Personal Shopping Purchases

  1. For school, we bought several memory cards which were unbelievably cheap (2 cards at about NT$200 each for 2MB), a PC computer extension cord with lots of extra sockets, and a USB socket charger for the wife so she can charge her MP3 player without worrying about access to a PC. That cost NT$2477 in total.
  2. The mobile phone bill was for two months at NT$376. Google AdWords was NT$8. I pretty much stopped my campaigns for the time being as the clickthroughs were really bad for both my personal sites and my business sites. In fact, the visitors clicking through were just bad quality.
  3. We also paid our car insurance again this year for NT$3864: of course on the form that we received we noted that our car had devalued again! It’s quite surprising how F-A-S-T an NT$500K car becomes only NT$200K. And our regular payment of NT$2000 was also made as usual.
  4. The biggest shopping purchase damage in January was our trip to Mitsuokoshi at Taipei 101 right at the end of December. Christine bought ear-rings for herself and her sister at NT$4480, and two pairs of shoes that she really liked which cost NT$6552.

Business Purchases

  1. With the most recent set of fusses at the Server, I started migrating my domain registrations from Dreamhost to NameCheap. It has cost quite a lot of additional money to do this as I had to pay additional registration fees for extending the registration period. Given that I now control over 20 domains, you can imagine. Fortunately, NameCheap has been running special offers for domain transfers (US$7.99 for the first year). I have to say that I have been solidly impressed with the quality of the help and service I have received from NameCheap. It has been absolutely outstanding as they have dealt with three queries of mine: billing, DNS issues and non-transferred domains. On each occasion, the issue was satisfied. Good service. Damage to my wallet: NT$3241. I know there is at least one other bill coming for about NT2500 as well in February.
  2. Dreamhost bills came up twice in December for December and November: total NT$1181 which included one domain renewal. There was another NT$101 for something that I can’t quite remember. I’m still checking what that was for. In fact, that was a payment to Scratchback. I had about US$15.00 in their system that had sat for months. I decided to stop using the widget on my blogs, so to get the money out, I bought a slot myself with one paypal address. And then I was able to withdraw the amount as it met the minimum required.

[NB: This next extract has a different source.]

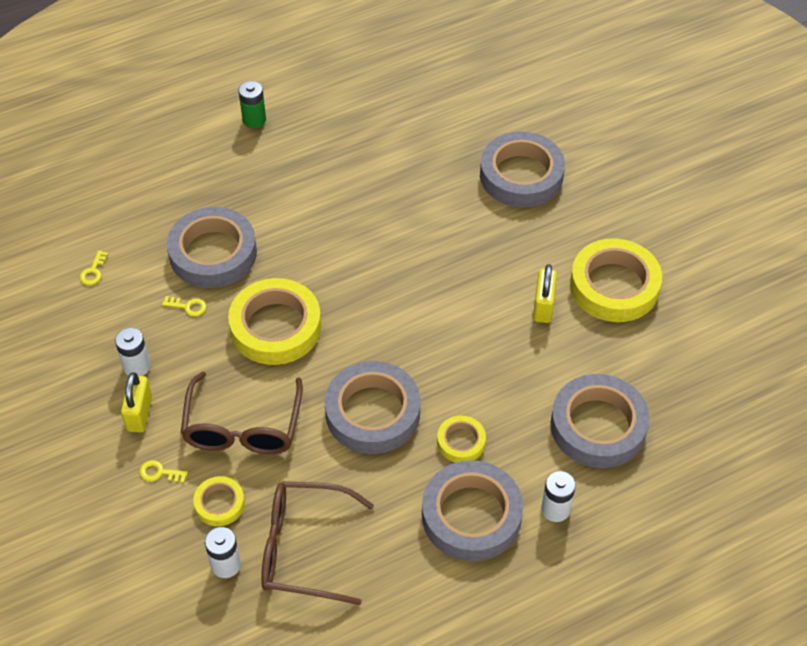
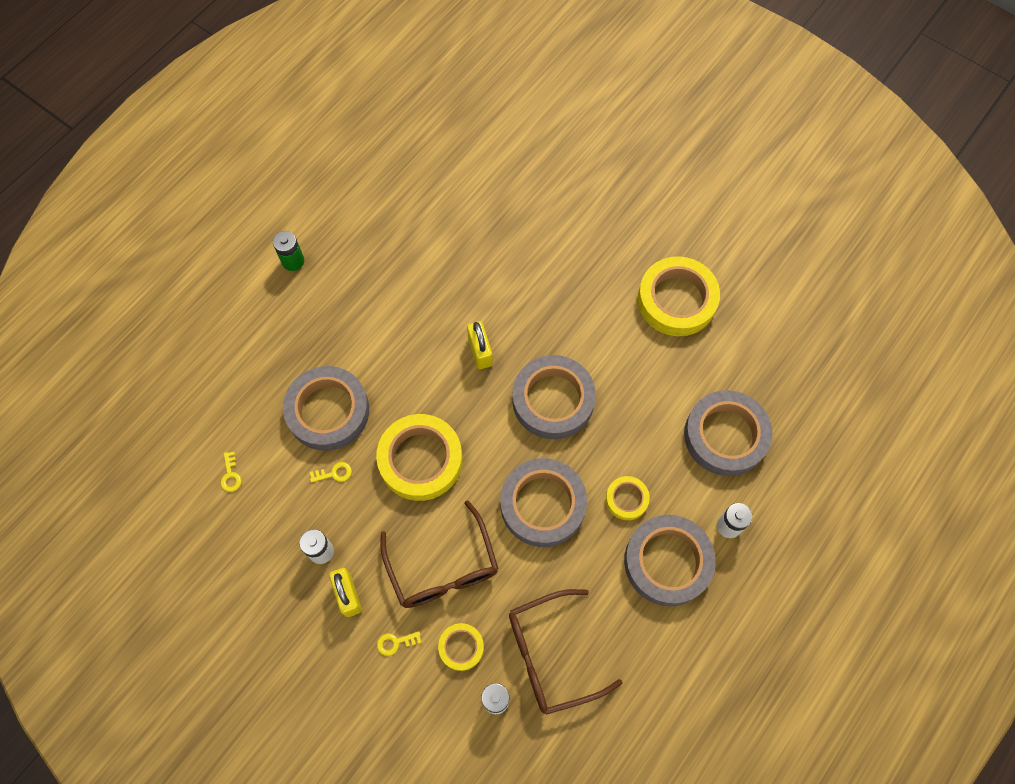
camera: 25 degrees left, 15 degrees up
(521, 175) = (551, 224): grey tape -> grey tape (553, 400)
(543, 306) = (630, 343): yellow padlock -> yellow padlock (480, 351)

It did cost me a little, but I figured it was better than letting the money sit in Jim Krukal’s Paypal account.
  3. A New Theme: I promised a new theme for InvestorBlogger for 2009. And indeed I purchased the theme for InvestorBlogger (to be revealed) at about the same that this server was attacked and it was useless. I implemented it on EeeBlogger for a while, and discovered that there were some issues with the premium theme I bought. I’m still hoping to use it on InvestorBlogger soon, but implementation is a real pain. NT$2385.
  4. Database and Scanner: Our business (a language school) decided to start categorizing and organizing the books we have for children to read. In other words, we felt we should have some facilities to start a small lending library. So we purchased software and a hand scanner to start cataloguing the books. We’re hoping to find out how many books we have, how much we spent on them, and have facilities to keep tabs on the books, too. Perhaps I’ll review the software one day. NT$2719.

Final Note: I use Paypal a lot for my online purchases, it’s pretty handy. But it’s difficult to keep tabs on what money goes out and how. So I’ve opted to use one account for money received, and one for purchases only. It hasn’t quite worked out like that yet. But it’s getting there.

Oh, and I earned a little cashback on one of the cards: NT$46.00. There were no penalties, no interest charges, or other surprises, and the total amount owed on each card WILL be paid in full. But I stupidly let over 4000 bonus points expire without using them. What a shame. I just noticed that they expired on the last day of January. Oh, well.